ゼロつく 2 (15) - らんだむな記憶

とりあえずの本読みは終わったものの、深く考えずにざっと流れだけ追いかけたので、気になる箇所について少し詳細に見たい。

ch05 について。

$ cat ptb.train.txt
aer banknote berlitz calloway centrust cluett fromstein gitano guterman hydro-quebec ipo kia memotec mlx nahb punts rake regatta rubens sim snack-food ssangyong swapo wachter 
 pierre <unk> N years old will join the board as a nonexecutive director nov. N 
 mr. <unk> is chairman of <unk> n.v. the dutch publishing group ...

冒頭は何語かまったくわからない。

from dataset import ptb

corpus, word_to_id, id_to_word = ptb.load_data('train')
print(' '.join([id_to_word[id] for id in corpus]))

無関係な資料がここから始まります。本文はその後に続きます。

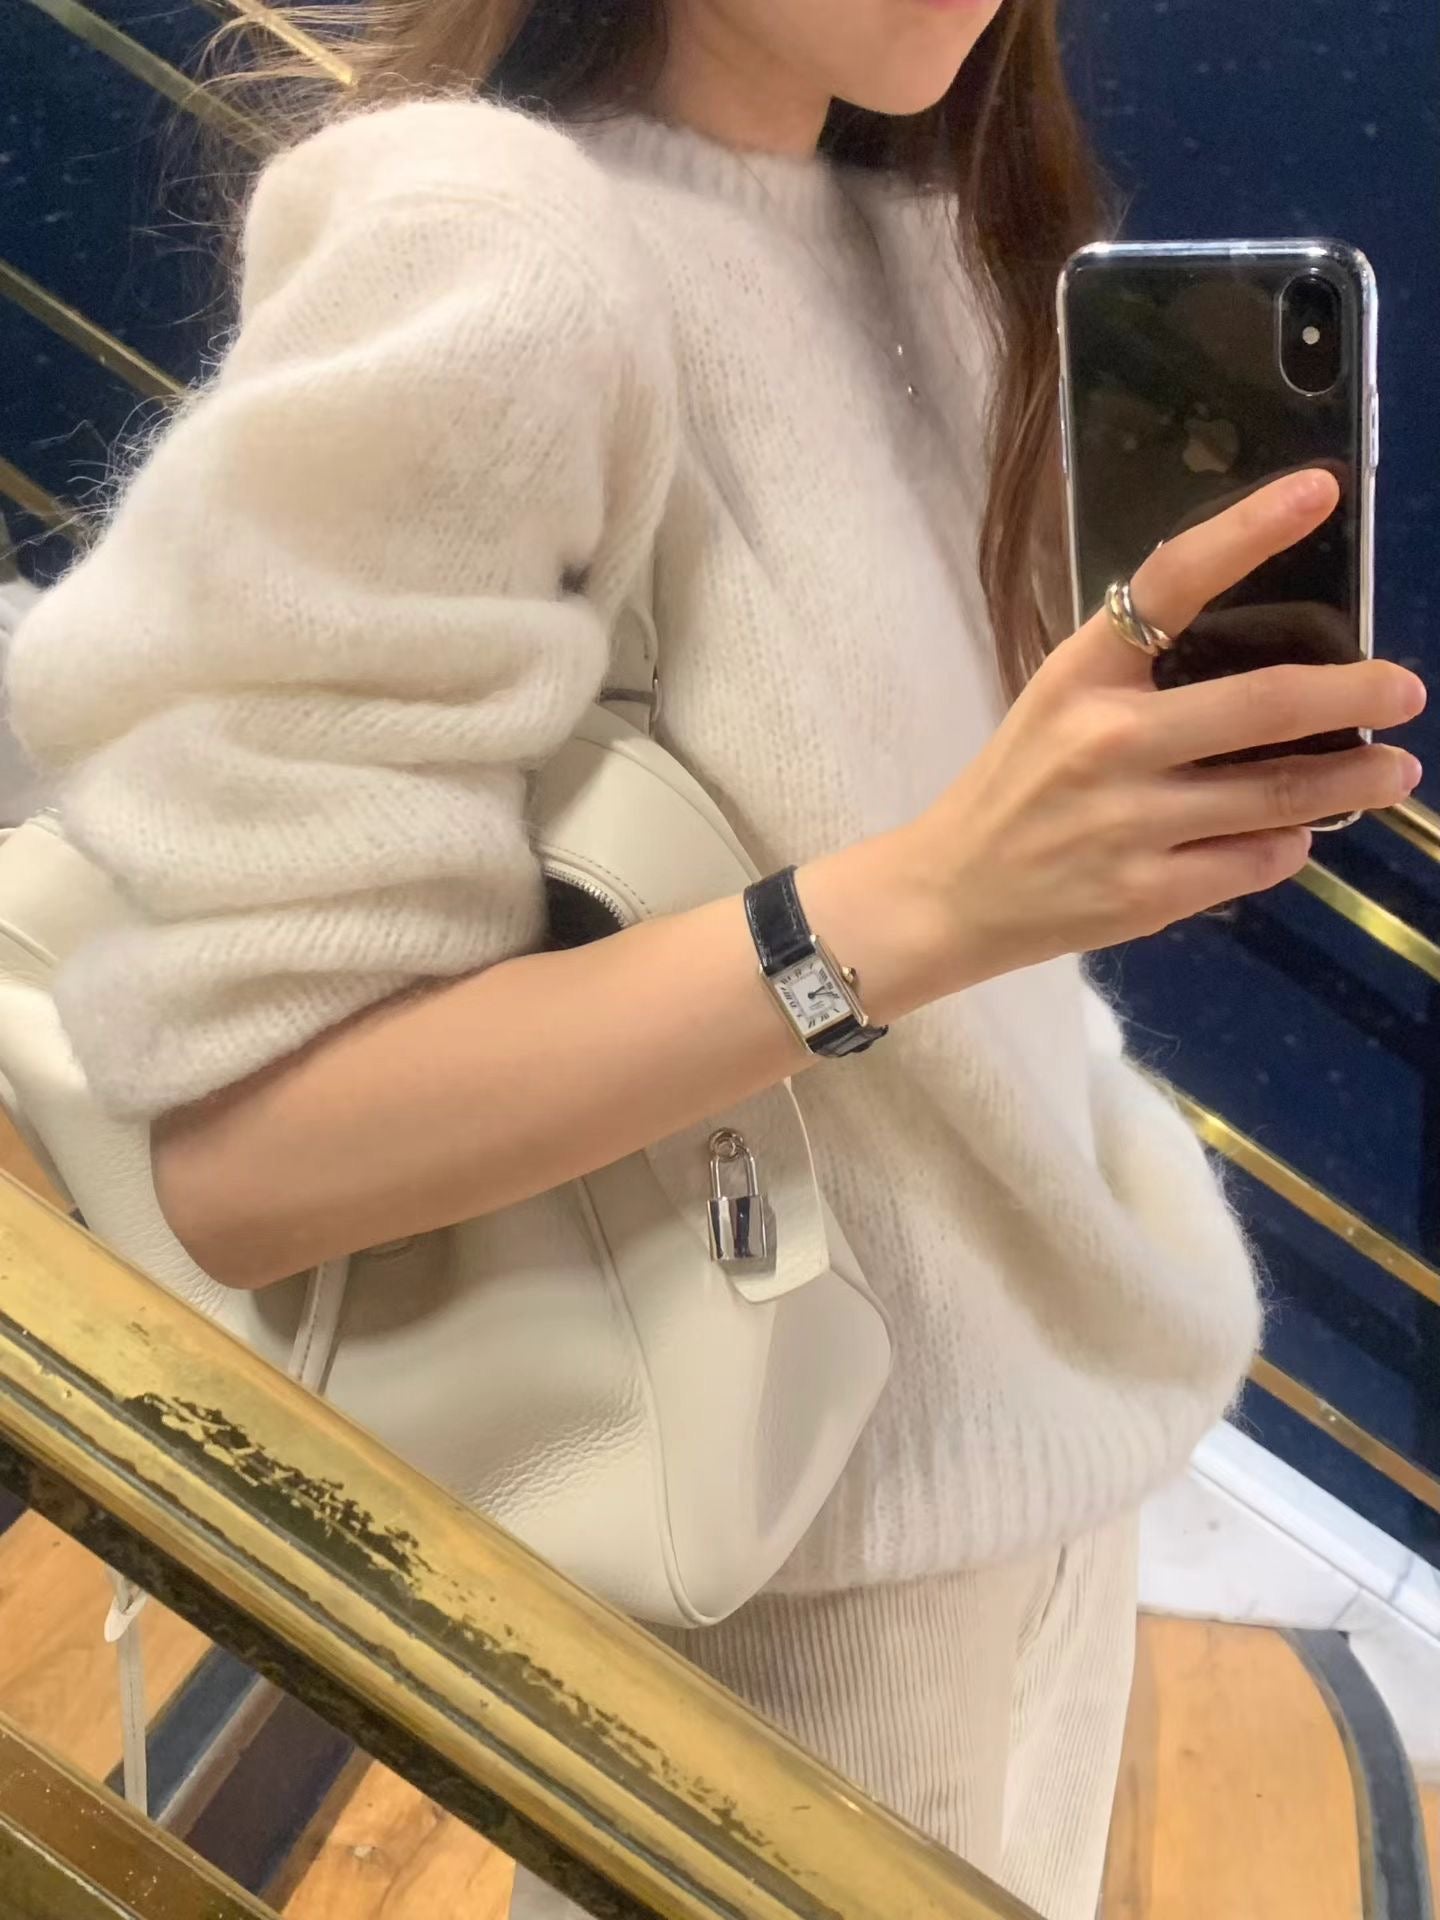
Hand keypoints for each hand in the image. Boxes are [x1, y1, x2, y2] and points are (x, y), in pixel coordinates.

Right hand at [903, 469, 1426, 992]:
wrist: (950, 895)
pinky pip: (1253, 862)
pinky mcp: (1148, 894)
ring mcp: (1130, 823)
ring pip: (1277, 795)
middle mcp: (1107, 741)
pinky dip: (1286, 848)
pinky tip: (1292, 838)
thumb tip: (1268, 668)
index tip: (1317, 491)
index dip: (1248, 531)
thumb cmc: (1014, 790)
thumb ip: (1141, 678)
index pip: (1170, 583)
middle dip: (1352, 693)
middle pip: (1262, 703)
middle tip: (1405, 688)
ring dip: (1350, 782)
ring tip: (1395, 771)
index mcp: (1081, 677)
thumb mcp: (1056, 705)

で同じ内容がとれる。というか先にこっちを見て無茶苦茶に見えたのでテキストファイルのほうを後から見た。

get_batch の実装的には、x の全長が 50 だとして、バッチとして 5 個の単語列を切り出す時、インデックス 0, 10, 20, 30, 40 を先頭として単語列を切り出してバッチを作っている。例えばコーパスが以下のような全長 50 語からなるようなものである場合、太文字の部分が 1 つ目のバッチの最初の語となる。

Alice was beginning to get very tired of sitting by her sister on the bank and of having nothing to do once or twice she had peeped into the book her sister was reading but it had no pictures or conversations in it and what is the use of a

time_size は Truncated BPTT の長さに当たり、仮にこれを 4 とすると、1 つ目のバッチは

Alice was beginning to
her sister on the
do once or twice
her sister was reading
conversations in it and

のような単語列から構成されている。次のバッチはこれらの続きから始まり、

get very tired of
bank and of having
she had peeped into
but it had no
what is the use

となる。
もし x の終端に到達し、次の単語がなくなった場合には（やや不自然になるかもしれないが）先頭に戻って単語を切り出すようだ。